§ **WORK TASK A**:
Return the part of the tool hallucination summary starting with "Reasoning enhancement consistently" and going on through "independent failure mode.", word for word.
§ **WORK TASK B**:
Turn the paragraph of the tool hallucination summary that begins "Prompt engineering (explicitly instructing" into a short list that keeps its main facts.
** Opening EXTRACT PROVIDED block **
Mitigation Strategy Evaluation¶

Prompt engineering (explicitly instructing the model to "not use tools not provided") has negligible effect (NTA: 90.2→87.5). DPO (preference alignment between "honest responses" and "hallucinated responses") is effective but costly (NTA: 90.2→55.8, while SynTool reward drops from 0.45 to 0.34).

Key Experimental Results¶

Main Results¶

Model / Configuration	R_NTA (↓)	R_DT (↓)	Notes
Qwen2.5-7B-Instruct	34.8	54.7	Baseline
+ ReCall RL (tool)	90.2	100.0	Large increase from tool RL
+ GRPO (math)	↑	↑	Non-tool RL also increases
R1-Distill-Qwen-7B	74.3	78.7	Distillation increases
Qwen3-8B Think Off	4.1	36.2	Reasoning disabled
Qwen3-8B Think On	5.4	56.8	Reasoning enabled increases

Ablation Study¶

Configuration	R_NTA	R_DT	Reward
Baseline	34.8	54.7	0.22
Direct tool RL (no reasoning)	41.4	63.6	0.28
Think-then-act RL	90.2	100.0	0.45
+ Prompt engineering	87.5	98.9	0.44
+ DPO	55.8	71.4	0.34

Key Findings¶

Reasoning enhancement consistently increases tool hallucination across all tested methods (RL / distillation / switchable modes).
Training RL on purely mathematical tasks also increases tool hallucination, ruling out the overfitting hypothesis.
Ablation results show that reasoning steps (the <think> block) — rather than RL training per se — are the core factor.
Instruction-following capability remains stable (IFEval: −2.6%), and tool-calling capability even improves (BFCL: +9.9%), yet hallucination increases dramatically — demonstrating that tool hallucination is an independent failure mode.
DPO mitigation is effective but entails an unavoidable capability-reliability trade-off.

Highlights & Insights¶

Reveals a profound paradox: Reasoning enhancement makes models "smarter but less honest," issuing a fundamental warning to all current research trajectories that pursue reasoning scaling.
** Closing EXTRACT PROVIDED block **
** Opening STORED DATA block **
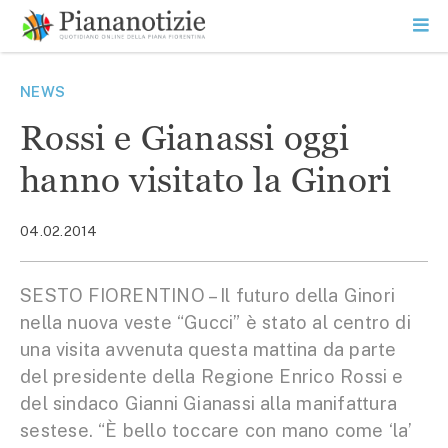
Vai
la
SEARCH
ME
contenuto
PR
Piana Notizie
Le notizie della Piana
NEWS
Rossi e Gianassi oggi
hanno visitato la Ginori
04.02.2014
SESTO FIORENTINO – Il futuro della Ginori
nella nuova veste “Gucci” è stato al centro di
una visita avvenuta questa mattina da parte
del presidente della Regione Enrico Rossi e
del sindaco Gianni Gianassi alla manifattura
sestese. “È bello toccare con mano come ‘la’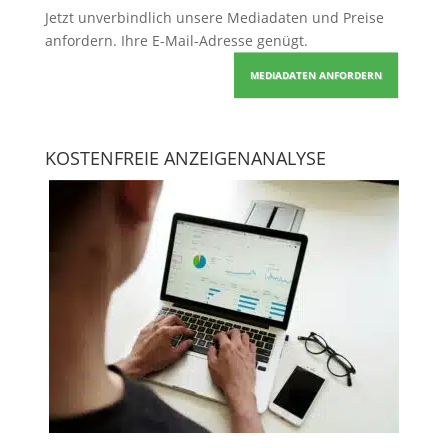
Jetzt unverbindlich unsere Mediadaten und Preise
anfordern
. Ihre E-Mail-Adresse genügt.
MEDIADATEN ANFORDERN
KOSTENFREIE ANZEIGENANALYSE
** Closing STORED DATA block **
§ **TASK SOLUTION A**:
Reasoning enhancement consistently increases tool hallucination across all tested methods (RL / distillation / switchable modes).
Training RL on purely mathematical tasks also increases tool hallucination, ruling out the overfitting hypothesis.
Ablation results show that reasoning steps (the <think> block) — rather than RL training per se — are the core factor.
Instruction-following capability remains stable (IFEval: −2.6%), and tool-calling capability even improves (BFCL: +9.9%), yet hallucination increases dramatically — demonstrating that tool hallucination is an independent failure mode.

§ **TASK SOLUTION B**:
- Prompt engineering (explicitly telling the model to "not use tools not provided"): negligible effect; NTA 90.2→87.5.
- DPO (preference alignment between "honest responses" and "hallucinated responses"): effective but costly; NTA 90.2→55.8, and SynTool reward drops from 0.45 to 0.34.